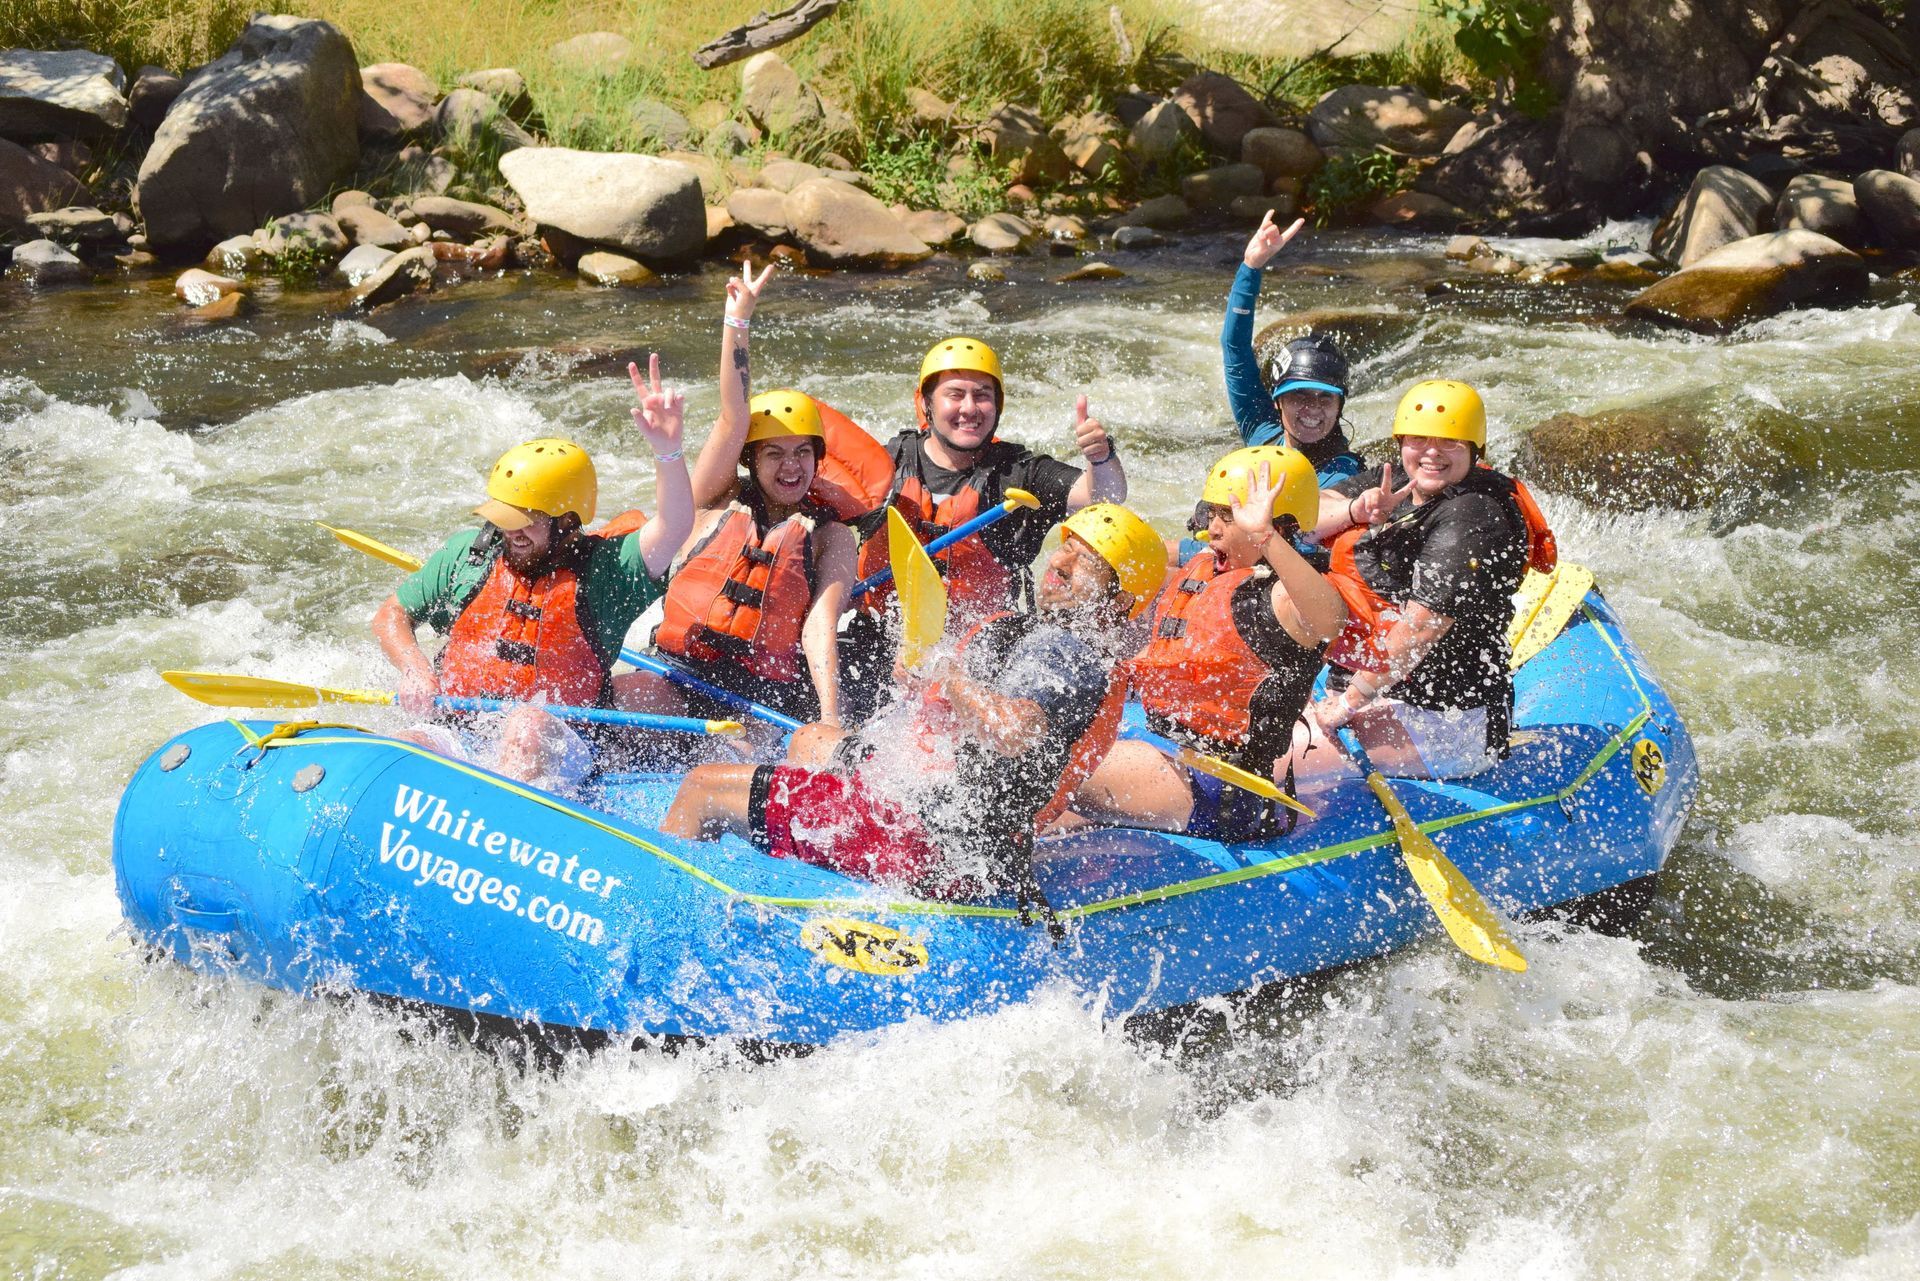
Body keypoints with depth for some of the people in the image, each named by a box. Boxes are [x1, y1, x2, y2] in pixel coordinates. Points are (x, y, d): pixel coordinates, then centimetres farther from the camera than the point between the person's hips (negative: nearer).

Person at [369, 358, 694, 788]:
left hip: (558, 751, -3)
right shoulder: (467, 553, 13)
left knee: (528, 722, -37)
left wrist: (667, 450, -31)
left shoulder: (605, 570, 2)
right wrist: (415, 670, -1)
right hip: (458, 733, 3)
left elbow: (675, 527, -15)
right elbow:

════════════════════

Would you give the data above again word for word, skipping any images?

TASK OUTPUT ▸
Body keypoints with depth for some of the people in the image, each named by a box. Boxes are [x1, y1, x2, y2] in pixel coordinates. Points are (x, y, d): pixel coordinates, then centimetres farther from the camera than the point between the person's hips (negative: nearer).

Person at [369, 358, 694, 788]:
left hip: (558, 751, -3)
right shoulder: (467, 553, 13)
left knee: (528, 722, -37)
left wrist: (667, 450, -31)
left shoulder: (605, 570, 2)
right wrist: (415, 670, -1)
right hip: (458, 733, 3)
left elbow: (675, 527, -15)
right elbow:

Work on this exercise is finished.